Die Hauptanwendungsgebiete der Absatzplanung liegen bei den Unternehmungen, die in großer Menge für den anonymen Markt solche Güter liefern, die als zumindest nicht voll homogene die Anwendung individueller Absatzmaßnahmen gestatten, für die aber eine ausreichende Absatzmarkttransparenz herbeigeführt werden kann. Das ist weithin der Fall bei Produktionsgütern, die in Massen, Sorten- oder Großserienfertigung für zahlreiche Verwendungsmöglichkeiten erzeugt werden, und vor allem bei Konsumwaren, unter denen die Markenartikel wegen der sie kennzeichnenden Absatzaktivität hervorzuheben sind. Jedoch sind nicht alle planungsgeeigneten Betriebe auch planungsbedürftig. Die Planungsnotwendigkeit ist z. B. gering, wo die Absatzverhältnisse der Dynamik entbehren.

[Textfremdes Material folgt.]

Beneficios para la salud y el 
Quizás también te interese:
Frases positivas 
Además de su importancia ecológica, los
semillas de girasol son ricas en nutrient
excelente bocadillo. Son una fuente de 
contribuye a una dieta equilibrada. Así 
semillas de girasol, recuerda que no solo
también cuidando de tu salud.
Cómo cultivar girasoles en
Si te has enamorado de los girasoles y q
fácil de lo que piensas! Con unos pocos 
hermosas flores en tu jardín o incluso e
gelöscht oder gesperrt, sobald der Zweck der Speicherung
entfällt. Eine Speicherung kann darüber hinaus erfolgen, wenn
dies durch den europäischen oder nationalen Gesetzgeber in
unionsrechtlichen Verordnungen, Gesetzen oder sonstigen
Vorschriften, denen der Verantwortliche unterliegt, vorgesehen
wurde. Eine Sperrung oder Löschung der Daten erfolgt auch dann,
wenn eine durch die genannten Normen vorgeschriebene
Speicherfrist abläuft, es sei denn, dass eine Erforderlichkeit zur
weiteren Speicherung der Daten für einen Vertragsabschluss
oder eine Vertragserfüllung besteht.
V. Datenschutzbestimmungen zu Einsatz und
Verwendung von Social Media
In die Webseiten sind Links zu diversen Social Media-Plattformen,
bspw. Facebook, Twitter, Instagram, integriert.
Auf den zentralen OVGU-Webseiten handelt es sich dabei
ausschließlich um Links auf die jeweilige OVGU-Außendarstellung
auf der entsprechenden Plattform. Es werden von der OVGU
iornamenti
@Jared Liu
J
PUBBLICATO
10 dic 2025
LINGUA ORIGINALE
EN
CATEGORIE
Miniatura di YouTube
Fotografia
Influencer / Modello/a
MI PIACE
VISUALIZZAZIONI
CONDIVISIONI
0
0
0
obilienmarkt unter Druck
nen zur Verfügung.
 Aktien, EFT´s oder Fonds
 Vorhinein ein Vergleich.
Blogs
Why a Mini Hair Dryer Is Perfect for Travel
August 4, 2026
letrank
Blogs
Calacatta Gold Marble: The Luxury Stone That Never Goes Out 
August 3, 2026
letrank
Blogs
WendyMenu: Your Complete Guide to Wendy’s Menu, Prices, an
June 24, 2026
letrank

2. Die Grenzen der Absatzplanung
Trotz aller Vorteile der Absatzplanung müssen auch ihre Grenzen gesehen werden. Eine von den Zielen aus berechtigte und überdies technisch mögliche Perfektionierung scheitert mitunter an der Unverhältnismäßigkeit der erforderlichen Mittel. Aber selbst wenn Kostenüberlegungen sich nicht hemmend auswirken, müssen viele Wünsche unerfüllt bleiben. Ein der Planung entsprechender Vollzug ist immer nur bedingt zu erwarten. Einmal sind die Möglichkeiten künftigen Versagens betrieblicher Stellen und nicht vorhersehbarer Marktevolutionen sehr zahlreich; zum anderen wirken sich bereits im Planungszeitpunkt die Begrenztheit der Informationen und die Unvollkommenheit der Methoden aus. Die Scheinpräzision mancher mittels komplizierter Verfahren erzielter Ergebnisse ist sogar gefährlich.

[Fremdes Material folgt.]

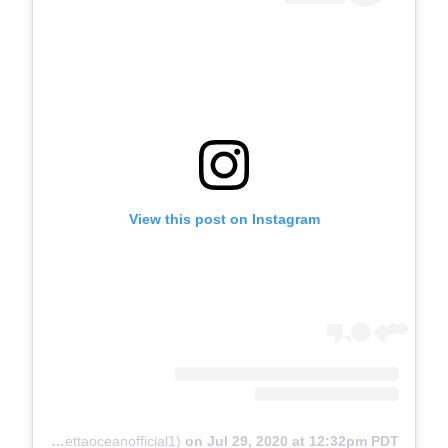
View this post on Instagram
A post shared by Aletta Ocean (@alettaoceanofficial1)
on
Jul 29, 2020 at 12:32pm PDT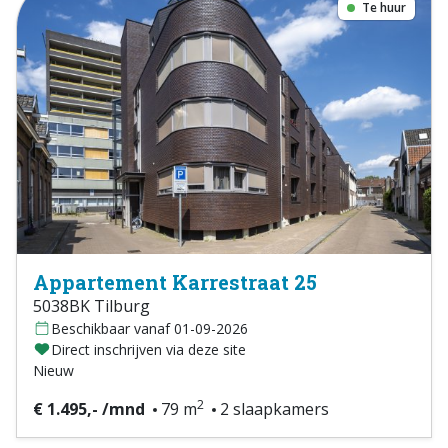
Te huur
Appartement Karrestraat 25
5038BK Tilburg
Beschikbaar vanaf 01-09-2026
Direct inschrijven via deze site
Nieuw
2
€ 1.495,- /mnd
79 m
2 slaapkamers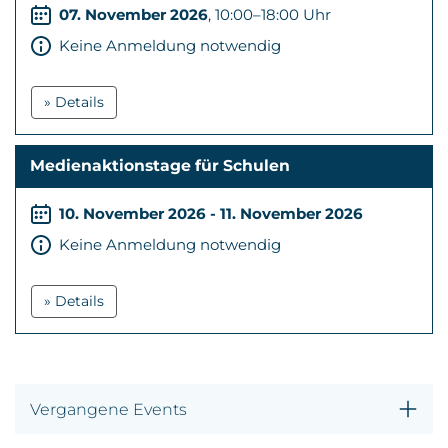
07. November 2026
, 10:00–18:00 Uhr
Keine Anmeldung notwendig
» Details
Medienaktionstage für Schulen
10. November 2026 - 11. November 2026
Keine Anmeldung notwendig
» Details
Vergangene Events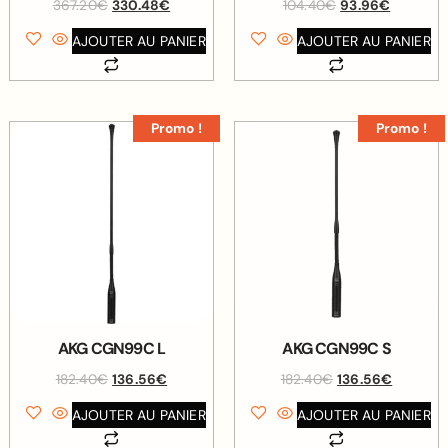
367.20
€
330.48
€
104.40
€
93.96
€
AJOUTER AU PANIER
AJOUTER AU PANIER
Promo !
Promo !
AKG CGN99C L
AKG CGN99C S
182.40
€
136.56
€
182.40
€
136.56
€
AJOUTER AU PANIER
AJOUTER AU PANIER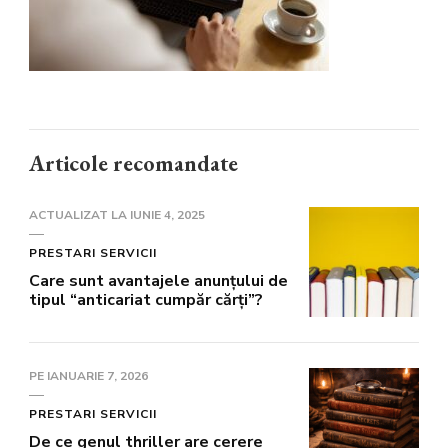
Articole recomandate
ACTUALIZAT LA
IUNIE 4, 2025
PRESTARI SERVICII
Care sunt avantajele anunțului de
tipul “anticariat cumpăr cărți”?
PE
IANUARIE 7, 2026
PRESTARI SERVICII
De ce genul thriller are cerere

Vor allem ist zu bedenken, daß Absatzpläne um so mehr Ansatzpunkte zur Kritik liefern, je minuziöser sie den Ablauf zu gestalten und je weiter sie, insbesondere bei großen Absatzsortimenten, die Erlöszahlen aufzuspalten suchen. Es kommt deshalb sehr darauf an, zwischen zu globalen und zu detaillierten Programmen die richtige Mitte zu finden. Eine gute Absatzplanung soll nicht die künftigen Realverfügungen sämtlich vorwegnehmen, sondern mittels ausgewählter Idealentscheidungen dem ausreichend flexibel gehaltenen laufenden organisatorischen und dispositiven Entscheidungsprozeß eine wirksame Stützung und Lenkung bieten.